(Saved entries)
◇ ◇ ◇ ◇ ◇ ◇ ◇

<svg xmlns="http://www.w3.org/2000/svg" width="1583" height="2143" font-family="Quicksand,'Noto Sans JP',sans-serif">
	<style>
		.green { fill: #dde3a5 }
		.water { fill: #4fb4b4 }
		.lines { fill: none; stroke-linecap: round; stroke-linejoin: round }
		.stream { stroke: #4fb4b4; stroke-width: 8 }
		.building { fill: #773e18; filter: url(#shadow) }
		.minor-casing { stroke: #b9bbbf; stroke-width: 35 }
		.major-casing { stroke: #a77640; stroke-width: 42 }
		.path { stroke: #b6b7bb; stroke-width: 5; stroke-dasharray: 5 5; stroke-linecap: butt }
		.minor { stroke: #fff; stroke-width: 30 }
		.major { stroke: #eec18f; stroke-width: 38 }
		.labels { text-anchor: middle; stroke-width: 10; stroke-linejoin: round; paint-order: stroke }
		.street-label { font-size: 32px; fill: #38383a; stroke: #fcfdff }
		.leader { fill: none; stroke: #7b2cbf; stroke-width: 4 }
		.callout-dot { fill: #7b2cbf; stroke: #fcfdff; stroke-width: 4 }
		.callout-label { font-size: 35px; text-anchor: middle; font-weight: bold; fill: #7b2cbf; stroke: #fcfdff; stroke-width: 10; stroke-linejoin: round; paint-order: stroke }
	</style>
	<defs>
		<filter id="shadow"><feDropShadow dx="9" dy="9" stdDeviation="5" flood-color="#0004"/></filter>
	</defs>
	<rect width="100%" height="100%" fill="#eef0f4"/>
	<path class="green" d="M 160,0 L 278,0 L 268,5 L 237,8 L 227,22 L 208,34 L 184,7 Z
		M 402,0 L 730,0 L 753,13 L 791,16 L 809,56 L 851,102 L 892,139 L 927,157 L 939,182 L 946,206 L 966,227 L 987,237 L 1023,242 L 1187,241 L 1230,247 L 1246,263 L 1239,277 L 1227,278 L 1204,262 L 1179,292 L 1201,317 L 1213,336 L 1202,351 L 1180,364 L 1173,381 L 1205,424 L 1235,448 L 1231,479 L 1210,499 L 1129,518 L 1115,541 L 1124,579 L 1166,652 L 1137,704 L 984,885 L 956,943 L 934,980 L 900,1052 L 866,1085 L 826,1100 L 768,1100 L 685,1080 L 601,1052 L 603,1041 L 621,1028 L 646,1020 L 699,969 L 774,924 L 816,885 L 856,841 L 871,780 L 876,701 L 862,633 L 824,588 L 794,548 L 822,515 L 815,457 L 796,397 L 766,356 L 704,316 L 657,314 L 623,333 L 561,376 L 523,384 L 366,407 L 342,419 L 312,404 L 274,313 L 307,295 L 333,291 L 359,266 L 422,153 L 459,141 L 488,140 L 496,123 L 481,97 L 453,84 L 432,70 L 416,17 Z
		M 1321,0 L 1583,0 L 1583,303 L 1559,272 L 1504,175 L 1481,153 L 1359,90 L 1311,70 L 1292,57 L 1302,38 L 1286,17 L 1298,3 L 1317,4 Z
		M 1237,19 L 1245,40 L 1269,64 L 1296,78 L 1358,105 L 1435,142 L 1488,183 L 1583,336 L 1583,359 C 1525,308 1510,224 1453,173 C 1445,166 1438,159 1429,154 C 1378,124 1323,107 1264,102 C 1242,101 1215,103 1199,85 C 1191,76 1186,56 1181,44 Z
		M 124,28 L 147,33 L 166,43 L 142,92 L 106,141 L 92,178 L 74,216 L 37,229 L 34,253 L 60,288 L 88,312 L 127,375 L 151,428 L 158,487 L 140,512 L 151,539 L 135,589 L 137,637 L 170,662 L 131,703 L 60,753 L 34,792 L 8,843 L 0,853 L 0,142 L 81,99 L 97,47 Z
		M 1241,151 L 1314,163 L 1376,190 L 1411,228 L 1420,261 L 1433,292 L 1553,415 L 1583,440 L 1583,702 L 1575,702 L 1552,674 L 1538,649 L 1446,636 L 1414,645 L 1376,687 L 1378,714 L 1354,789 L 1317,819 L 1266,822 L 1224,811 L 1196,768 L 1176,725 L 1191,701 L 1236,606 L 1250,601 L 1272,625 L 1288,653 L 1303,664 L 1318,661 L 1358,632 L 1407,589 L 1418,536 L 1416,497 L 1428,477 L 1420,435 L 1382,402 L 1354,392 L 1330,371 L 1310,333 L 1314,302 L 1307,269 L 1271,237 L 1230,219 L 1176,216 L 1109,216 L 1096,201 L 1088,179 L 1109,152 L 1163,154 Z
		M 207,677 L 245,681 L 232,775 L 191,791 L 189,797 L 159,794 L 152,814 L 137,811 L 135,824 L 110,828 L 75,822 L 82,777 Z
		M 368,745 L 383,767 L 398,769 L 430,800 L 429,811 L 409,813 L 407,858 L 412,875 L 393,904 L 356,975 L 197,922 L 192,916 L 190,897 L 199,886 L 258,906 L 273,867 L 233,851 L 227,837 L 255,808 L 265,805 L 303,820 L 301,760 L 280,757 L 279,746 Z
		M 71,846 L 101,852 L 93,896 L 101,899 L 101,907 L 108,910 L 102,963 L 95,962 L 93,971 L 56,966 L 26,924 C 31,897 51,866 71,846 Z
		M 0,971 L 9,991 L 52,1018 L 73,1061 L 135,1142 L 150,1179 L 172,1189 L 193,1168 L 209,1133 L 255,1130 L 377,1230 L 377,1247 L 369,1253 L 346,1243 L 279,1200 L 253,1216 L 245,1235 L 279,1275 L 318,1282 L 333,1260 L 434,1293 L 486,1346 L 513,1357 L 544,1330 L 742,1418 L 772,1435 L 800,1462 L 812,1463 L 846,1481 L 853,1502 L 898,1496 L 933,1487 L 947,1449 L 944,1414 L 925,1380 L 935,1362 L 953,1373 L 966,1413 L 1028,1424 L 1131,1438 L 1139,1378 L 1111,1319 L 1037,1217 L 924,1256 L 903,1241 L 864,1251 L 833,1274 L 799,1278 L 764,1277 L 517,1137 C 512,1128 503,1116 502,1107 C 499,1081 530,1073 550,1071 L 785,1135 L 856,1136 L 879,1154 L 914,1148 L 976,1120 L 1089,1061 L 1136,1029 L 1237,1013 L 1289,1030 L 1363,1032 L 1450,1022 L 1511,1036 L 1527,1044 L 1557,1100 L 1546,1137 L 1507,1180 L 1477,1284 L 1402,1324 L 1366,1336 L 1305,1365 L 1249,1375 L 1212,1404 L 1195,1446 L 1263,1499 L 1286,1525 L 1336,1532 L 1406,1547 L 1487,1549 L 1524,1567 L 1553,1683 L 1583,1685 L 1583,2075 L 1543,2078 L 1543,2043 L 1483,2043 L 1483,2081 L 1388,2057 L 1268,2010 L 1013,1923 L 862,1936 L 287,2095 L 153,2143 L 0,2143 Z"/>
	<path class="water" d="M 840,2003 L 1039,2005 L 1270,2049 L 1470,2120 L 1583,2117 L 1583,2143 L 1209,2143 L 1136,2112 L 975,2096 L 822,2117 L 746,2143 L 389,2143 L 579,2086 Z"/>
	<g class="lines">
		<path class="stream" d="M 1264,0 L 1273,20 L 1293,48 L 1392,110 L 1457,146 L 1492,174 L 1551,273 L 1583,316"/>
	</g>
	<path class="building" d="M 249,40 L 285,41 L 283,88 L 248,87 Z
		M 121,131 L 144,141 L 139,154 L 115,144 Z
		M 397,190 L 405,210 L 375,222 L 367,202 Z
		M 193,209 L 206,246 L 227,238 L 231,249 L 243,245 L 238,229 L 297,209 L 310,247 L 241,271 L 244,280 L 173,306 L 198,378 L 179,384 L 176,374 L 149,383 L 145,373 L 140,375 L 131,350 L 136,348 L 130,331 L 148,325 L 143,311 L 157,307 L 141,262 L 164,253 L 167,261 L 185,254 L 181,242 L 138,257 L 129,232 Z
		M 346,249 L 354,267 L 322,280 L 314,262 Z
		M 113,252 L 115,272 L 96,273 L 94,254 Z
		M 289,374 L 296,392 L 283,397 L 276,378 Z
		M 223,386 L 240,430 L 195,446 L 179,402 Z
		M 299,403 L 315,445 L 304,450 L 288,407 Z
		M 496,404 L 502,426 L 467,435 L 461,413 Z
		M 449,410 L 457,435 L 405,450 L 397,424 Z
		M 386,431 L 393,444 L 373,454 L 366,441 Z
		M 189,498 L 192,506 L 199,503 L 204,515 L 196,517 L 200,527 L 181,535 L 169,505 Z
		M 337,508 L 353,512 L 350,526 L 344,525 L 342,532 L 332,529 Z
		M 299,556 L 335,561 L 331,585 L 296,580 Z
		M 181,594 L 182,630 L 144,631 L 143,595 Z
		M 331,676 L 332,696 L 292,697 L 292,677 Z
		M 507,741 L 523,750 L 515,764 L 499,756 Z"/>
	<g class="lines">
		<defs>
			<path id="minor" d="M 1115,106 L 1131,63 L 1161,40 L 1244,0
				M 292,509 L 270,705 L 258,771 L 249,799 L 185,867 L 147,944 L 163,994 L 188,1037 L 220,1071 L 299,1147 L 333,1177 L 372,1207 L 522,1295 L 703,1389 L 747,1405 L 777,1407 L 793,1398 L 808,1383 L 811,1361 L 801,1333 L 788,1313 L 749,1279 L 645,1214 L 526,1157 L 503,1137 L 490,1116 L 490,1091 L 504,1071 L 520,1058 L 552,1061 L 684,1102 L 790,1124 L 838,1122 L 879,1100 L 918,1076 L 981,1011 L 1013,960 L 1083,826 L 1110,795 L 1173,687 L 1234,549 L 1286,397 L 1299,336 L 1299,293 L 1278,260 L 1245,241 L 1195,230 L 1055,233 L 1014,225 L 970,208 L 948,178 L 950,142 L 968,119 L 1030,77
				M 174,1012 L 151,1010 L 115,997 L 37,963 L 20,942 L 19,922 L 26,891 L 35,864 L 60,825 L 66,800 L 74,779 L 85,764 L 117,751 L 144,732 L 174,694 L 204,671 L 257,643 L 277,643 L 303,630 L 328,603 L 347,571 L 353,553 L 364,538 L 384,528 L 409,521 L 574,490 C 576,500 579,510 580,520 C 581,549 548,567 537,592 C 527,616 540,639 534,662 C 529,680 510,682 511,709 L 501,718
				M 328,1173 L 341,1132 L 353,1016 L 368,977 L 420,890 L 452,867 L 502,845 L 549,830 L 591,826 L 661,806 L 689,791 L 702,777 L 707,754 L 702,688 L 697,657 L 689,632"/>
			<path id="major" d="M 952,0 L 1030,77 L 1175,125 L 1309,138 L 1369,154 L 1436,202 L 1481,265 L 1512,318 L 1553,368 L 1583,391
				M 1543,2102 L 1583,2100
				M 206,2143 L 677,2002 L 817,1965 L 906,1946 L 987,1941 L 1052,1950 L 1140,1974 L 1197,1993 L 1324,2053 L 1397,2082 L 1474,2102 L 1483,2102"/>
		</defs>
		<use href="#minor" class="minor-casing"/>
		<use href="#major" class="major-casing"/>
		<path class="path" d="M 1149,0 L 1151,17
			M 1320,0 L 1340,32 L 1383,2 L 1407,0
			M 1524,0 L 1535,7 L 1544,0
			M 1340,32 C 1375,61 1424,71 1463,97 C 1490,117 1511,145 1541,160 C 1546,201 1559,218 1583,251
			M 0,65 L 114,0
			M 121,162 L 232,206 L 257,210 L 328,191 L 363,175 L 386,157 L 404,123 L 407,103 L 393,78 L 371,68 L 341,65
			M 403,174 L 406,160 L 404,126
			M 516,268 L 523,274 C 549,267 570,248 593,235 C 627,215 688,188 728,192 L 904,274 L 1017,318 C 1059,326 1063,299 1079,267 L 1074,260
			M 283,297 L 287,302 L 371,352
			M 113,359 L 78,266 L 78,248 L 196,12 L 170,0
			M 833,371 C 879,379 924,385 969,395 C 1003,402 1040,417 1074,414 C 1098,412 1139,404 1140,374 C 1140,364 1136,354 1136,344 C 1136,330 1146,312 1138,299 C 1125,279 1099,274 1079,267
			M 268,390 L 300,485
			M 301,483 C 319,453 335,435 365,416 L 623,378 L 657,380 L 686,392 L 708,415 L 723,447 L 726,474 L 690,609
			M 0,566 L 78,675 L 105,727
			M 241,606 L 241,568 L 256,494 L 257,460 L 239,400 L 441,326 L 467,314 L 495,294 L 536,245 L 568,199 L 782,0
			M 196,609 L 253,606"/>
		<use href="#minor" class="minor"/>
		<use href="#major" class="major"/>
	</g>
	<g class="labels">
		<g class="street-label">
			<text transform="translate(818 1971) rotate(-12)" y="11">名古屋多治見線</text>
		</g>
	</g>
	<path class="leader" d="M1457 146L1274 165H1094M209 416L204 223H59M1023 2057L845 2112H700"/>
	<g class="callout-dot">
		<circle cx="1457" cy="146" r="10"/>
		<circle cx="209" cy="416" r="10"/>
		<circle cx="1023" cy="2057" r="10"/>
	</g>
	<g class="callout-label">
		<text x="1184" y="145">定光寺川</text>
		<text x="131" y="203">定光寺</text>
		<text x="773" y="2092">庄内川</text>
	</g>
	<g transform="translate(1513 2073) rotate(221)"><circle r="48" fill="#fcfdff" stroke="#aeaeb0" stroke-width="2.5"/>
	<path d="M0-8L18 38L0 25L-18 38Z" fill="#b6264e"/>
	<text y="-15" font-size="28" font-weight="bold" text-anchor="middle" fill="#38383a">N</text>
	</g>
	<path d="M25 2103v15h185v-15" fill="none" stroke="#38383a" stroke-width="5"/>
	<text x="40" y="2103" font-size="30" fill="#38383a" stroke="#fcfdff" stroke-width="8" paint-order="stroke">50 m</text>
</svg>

◇ ◇ ◇ ◇ ◇ ◇ ◇

Using the entries, return every line where the word "labels" can be found.

		.labels { text-anchor: middle; stroke-width: 10; stroke-linejoin: round; paint-order: stroke }
	<g class="labels">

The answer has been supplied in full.